“In order to cultivate a set of leaders with legitimacy,” Justice Sandra Day O’Connor wrote for the court in Grutter v. Bollinger, the 2003 decision that recognized student body diversity as a compelling state interest, “it is necessary that the path to leadership be visibly open to talented and qualified individuals of every race and ethnicity.”
It’s an argument not just about what is good for individual students, but about what’s good for society. And it’s an important point for advocates of affirmative action in higher education to keep in mind after the U.S. Supreme Court announced this week that it will hear cases challenging affirmative action programs at Harvard and the University of North Carolina.
Under existing precedent, both universities have seen their policies, challenged by a group called Students for Fair Admission, affirmed by lower federal courts. But with a changed composition since the last time it considered and endorsed such programs, in 2016, the high court is now taking a fresh look.
I was vice president and general counsel at the University of Michigan when the Grutter and Gratz cases challenged affirmative action policies at our law school and for our undergraduates, respectively. Our strategy for defending our policies included emphasizing their real-world impact. Leaders from military, business, healthcare, educational, and religious communities filed briefs supporting our position and attesting to the importance of diverse leadership.
An amicus brief signed by dozens of retired top military leaders—including Gen. H. Norman Schwarzkopf and Adm. William J. Crowe Jr.—stated that “the military cannot achieve an officer corps that is both highly qualified and racially diverse unless the service academies and the ROTC used limited race-conscious recruiting and admissions policies.”
One legal analyst said that “may have been the most influential amicus brief in the history of the Supreme Court.”

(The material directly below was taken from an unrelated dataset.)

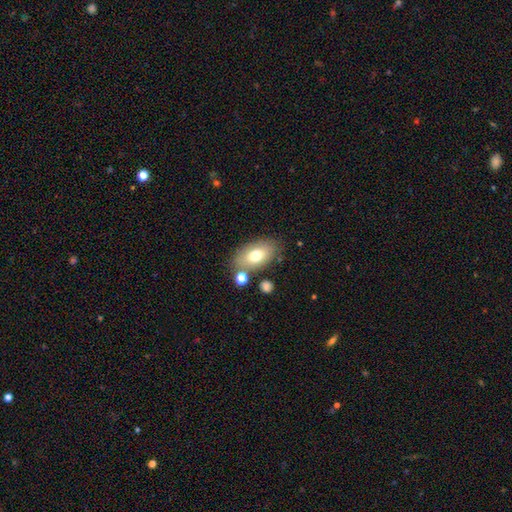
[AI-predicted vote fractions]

Today, whatever the shifting winds of politics, leaders still know that diversity matters. CEOs recognize that for their companies to remain globally competitive in an increasingly diverse world, they require a workforce that draws from that diverse talent pool. Military leaders still know that they require a well-educated, well-trained, and diverse officer corps.
Indeed, the last several years have only underlined the importance of an inclusive, diverse society, in which everyone can see themselves represented in leadership roles. We recognize today, even more than in the past, how crucial it is for everyone to see opportunities to live the best version of the American dream.
Since the 1978 Bakke decision that first recognized the consideration of race and ethnicity as one factor among many in composing a diverse student body, the Supreme Court’s precedents have remained remarkably clear. While there have been differing interpretations of the constitutionally permissible ways to compose a diverse class, the ultimate goal of student body diversity has been consistently upheld. The court has repeatedly affirmed that compelling interest, both in the Michigan cases I worked on, and in the Fisher case from Texas in 2016, the last time it reviewed affirmative action in admission.
Today, as our demographics have changed, it is at least as compelling as it was in 2003—and probably even more so.
For all the pitched battles about affirmative action in higher education, today’s reality is that such preferences in admission is a factor at only a small number of America’s colleges and for a smaller number of America’s college students. Almost exclusively, those are the country’s most selective institutions, and even there, many fewer report considering race in admissions than did a decade ago.
But those few institutions represent the entry points to leadership roles in our society. A Justice O’Connor recognized in 2003, and Gen. Schwarzkopf and his colleagues did then, too, well-qualified young people of all backgrounds must have access to those pathways.
Together with attorneys representing Harvard and UNC, military, business, healthcare, educational, and religious leaders must once again say so.